Injunction awarded for rights of light injury: 7 things you need to know (and why not to panic)

United Kingdom

The High Court has declared in Beaumont Business Centres Limited v Florala Properties Limited [2020] that a property owner is entitled to an injunction against a City developer who breached its rights of light. In stark terms, this could mean that the developer must cut back part of its Moorgate building to respect its neighbour’s light.

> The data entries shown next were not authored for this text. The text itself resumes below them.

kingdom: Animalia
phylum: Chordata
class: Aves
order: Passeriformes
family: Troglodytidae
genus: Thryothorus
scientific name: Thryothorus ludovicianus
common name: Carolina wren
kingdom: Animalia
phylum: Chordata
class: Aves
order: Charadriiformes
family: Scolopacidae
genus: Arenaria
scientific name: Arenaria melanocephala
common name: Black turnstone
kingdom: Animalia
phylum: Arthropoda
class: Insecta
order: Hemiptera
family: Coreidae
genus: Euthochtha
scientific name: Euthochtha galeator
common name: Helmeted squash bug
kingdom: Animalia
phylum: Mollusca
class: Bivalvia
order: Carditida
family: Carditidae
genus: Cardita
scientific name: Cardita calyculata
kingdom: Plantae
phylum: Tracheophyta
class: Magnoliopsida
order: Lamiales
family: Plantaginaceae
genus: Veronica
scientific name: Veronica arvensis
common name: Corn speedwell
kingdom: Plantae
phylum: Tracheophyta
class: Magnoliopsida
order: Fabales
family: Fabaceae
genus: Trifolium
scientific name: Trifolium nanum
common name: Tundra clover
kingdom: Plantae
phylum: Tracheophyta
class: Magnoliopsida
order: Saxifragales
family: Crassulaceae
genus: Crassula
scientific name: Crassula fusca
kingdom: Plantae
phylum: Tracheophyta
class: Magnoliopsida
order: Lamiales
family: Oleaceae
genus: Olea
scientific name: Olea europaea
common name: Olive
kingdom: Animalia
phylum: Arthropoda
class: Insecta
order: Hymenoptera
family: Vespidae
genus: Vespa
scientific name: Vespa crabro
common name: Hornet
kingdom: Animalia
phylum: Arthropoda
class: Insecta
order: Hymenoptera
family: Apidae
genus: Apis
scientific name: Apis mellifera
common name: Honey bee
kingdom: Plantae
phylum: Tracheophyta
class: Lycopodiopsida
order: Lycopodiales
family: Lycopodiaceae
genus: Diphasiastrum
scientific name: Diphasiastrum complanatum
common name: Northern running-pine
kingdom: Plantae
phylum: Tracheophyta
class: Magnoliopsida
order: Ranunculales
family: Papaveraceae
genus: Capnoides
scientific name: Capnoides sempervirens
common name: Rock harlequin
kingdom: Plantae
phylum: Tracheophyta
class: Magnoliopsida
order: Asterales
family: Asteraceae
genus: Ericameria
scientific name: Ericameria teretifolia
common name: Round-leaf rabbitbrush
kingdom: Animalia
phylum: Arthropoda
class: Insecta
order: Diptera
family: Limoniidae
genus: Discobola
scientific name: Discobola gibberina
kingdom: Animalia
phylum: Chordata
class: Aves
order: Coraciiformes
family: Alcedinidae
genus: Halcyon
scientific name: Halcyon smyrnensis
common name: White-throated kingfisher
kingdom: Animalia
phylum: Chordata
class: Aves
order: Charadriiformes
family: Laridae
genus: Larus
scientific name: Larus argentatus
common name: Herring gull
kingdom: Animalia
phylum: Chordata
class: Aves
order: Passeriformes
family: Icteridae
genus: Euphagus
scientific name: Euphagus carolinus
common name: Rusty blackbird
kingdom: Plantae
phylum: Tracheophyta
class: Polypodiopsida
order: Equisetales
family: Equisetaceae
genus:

It has been ten years since Mr Heaney was awarded an injunction in his notorious claim against property developer HKRUK, and it would be easy for developers, tenants, insurers, and rights of light professionals to panic like they did then. But this case is very different and serves as an overdue reminder of some fundamental principles. Here are the 7 things you need to know:

  1. An injunction has always been the Court’s primary remedy – this is not breaking news, and even during the ten years of judicial softening since Heaney, the Court has always made this clear. What is often lost in commentary on the seminal ruling in Coventry v Lawrence is that the Supreme Court upheld an injunction, rather than reversing it. Damages are a discretionary remedy, so the question should always be: why should the Court refuse a property owner’s entitlement to an injunction?
  2. Don’t ignore tenants! – the successful claimant in the case was a tenant. It is easy to ignore tenants on the assumption that they don’t have rights, or have such a short-term interest that there will not be the time or desire to take action. But that isn’t always the case. Equally, the existence of a tenant in the developer’s property could be what saves it. The High Court injunction declaration is subject to representations from the tenant of the hotel development.
  3. The Waldram analysis is just the starting point, but should not be ignored – a quirk of rights of light law is that many reported cases and traditional practice are preoccupied with the much trusted but oft maligned analysis established by Percy Waldram a century ago. The rights of light world has been waiting to see how a modern court would treat it, and we now have some clarity. The Court said that Waldram analysis should not be ignored, but is just a starting point. Other more modern analysis may be relevant, including radiance analysis.
  4. Just because a building is already poorly lit, that doesn’t mean you can make it worse with impunity – a line of argument put forward by the developer was that the claimant’s building was already dark on a Waldram analysis, and therefore that any further losses were not actionable. That was firmly rejected by the Court.
  5. If negotiating damages are accepted instead of an injunction, it could be a third (33%) of the profits associated with the additional massing in the development - applying the Wrotham Park line of case law, the Court held that an appropriate portion of the developers £1.1M profits gained from its breach was just under a third (totalling £350,000). The claimant may choose to accept this sum rather than pursue the injunction.
  6. Historic agreements are rarely a magic bullet to defeat a rights of light claim – the developer relied on a deed between the claimant and its landlord to assert that light was a commercial lever being exploited. On this basis, it did not think the claimant was entitled to an injunction. However, that position gave insufficient weight to the background and purpose of the deed. In such a complex area of law, it must be with great caution that any third-party agreement is treated as a panacea to a rights of light claim.
  7. Good conduct still wears the crown – although there was initially a neighbourly dialogue between the parties, that soon broke down on discovery of the deed between claimant and landlord (see point 6 above). Despite being warned by the claimant’s solicitor, the developer proceeded at risk. The judge said that the developer acted in a “high handed, or at least unfair and unneighbourly, manner” – this has never been advisable, even if your neighbour doesn’t have any relevant rights. (See our previous article on this point by clicking here). Was a compromise possible rather than an expensive court case resulting in an injunction declaration? Looking at the duration of the case, and the number of experts involved, it is conceivable that the costs of this litigation are greater than the damages sums awarded by the Court (see point 5 above).

Final words and what next?

The developer has sought leave to appeal, but irrespective of the outcome of that process and any appeal case, we now have an overdue reminder of some fundamental rights of light principles. The case should not cause panic because it does no more than restate certain risks which are inherent in any development project.

Robin Biela, Nick Lloyd and Julie Gattegno are property lawyers, specialising in rights of light and development work.